Exercise instructions =>
[a] Say whether each statement agrees with the sermon on the Unitarian Universalist First Principle. Answer yes or no, and quote the words from the sermon that decide it: (i) The seminary student who questioned the Principles ended up convinced that they are religious. (ii) The First Principle is that we affirm and promote the inherent worth and dignity of every person. (iii) In Euclid's geometry, the propositions are deduced from a set of definitions alone.
[b] Reproduce the passage of the sermon from "ACTING ON OUR" to "anything you want.".

ACTING ON OUR FIRST PRINCIPLE or
PUTTING OUR MONEY WHERE OUR MOUTH IS
Rev. Kit Ketcham, Sept. 14, 2008
There's a popular misconception out there that Unitarian Universalists are so openminded and inclusive that they might as well not hold any common beliefs at all, that if you're a UU, you can believe anything you want.
Well, not exactly. We are openminded, pluralistic, accepting of others' spiritual paths. But we do have beliefs in common. They are principles of behavior toward each other and the universe, which we consider essential and very practical if the world is to be improved.
I remember a moment in my Worship and Liturgy class in a liberal Protestant seminary several years ago, when a fellow student, after reading our Principles for the first time, said, "Gee, these are nice, but are they religious?" His experience was with creeds such as the Nicaean or Apostles Creed, recited in many mainline denominations every Sunday.
My UU student colleagues and I tried to point out that how we treat each other and the universe are certainly religious principles; they're just not stated in Biblical language. I'm not sure he was convinced, but we were!
In our time together on Sundays during this church year we are examining the principles of Unitarian Universalism, looking at how we live our lives in accordance with those principles, and considering how we might use them in our outreach to the larger community. In other words, putting our money and our energy where our principles are.
In these first couple of months, we've been thinking about our First Principle: that we affirm and promote the inherent worth and dignity of every person.
In philosophy, a first principle is a basic, foundational proposition or assumption that cannot be deduced from any other proposition or assumption. In a formal logical system, or in other words, a set of propositions that are consistent with one another, it is probable that some of the statements can be deduced from one another. In a famous example, "All men are mortal; Socrates is a man; therefore Socrates is mortal" the last claim can be deduced from the former two.
A first principle is one that cannot be deduced from any other. In mathematics, the classic example is that of Euclid's geometry; its hundreds of propositions can be deduced from a set of definitions, postulates, and common notions: all three of which constitute "first principles."

Supplied information =>
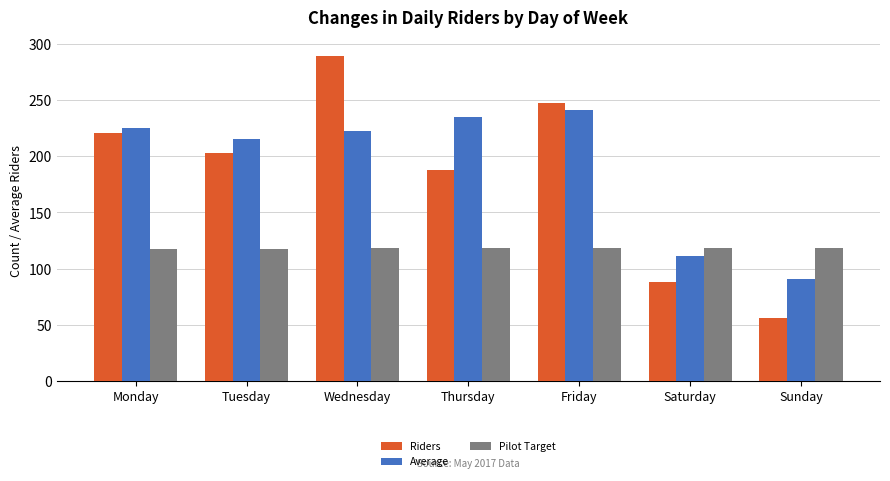

Rank the series at Friday from lowest to highest value.

Pilot Target, Average, Riders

Responses to the tasks =>
[a]
(i) No: "I'm not sure he was convinced, but we were!"
(ii) Yes: "our First Principle: that we affirm and promote the inherent worth and dignity of every person."
(iii) No: "its hundreds of propositions can be deduced from a set of definitions, postulates, and common notions"

[b]
ACTING ON OUR FIRST PRINCIPLE or
PUTTING OUR MONEY WHERE OUR MOUTH IS
Rev. Kit Ketcham, Sept. 14, 2008
There's a popular misconception out there that Unitarian Universalists are so openminded and inclusive that they might as well not hold any common beliefs at all, that if you're a UU, you can believe anything you want.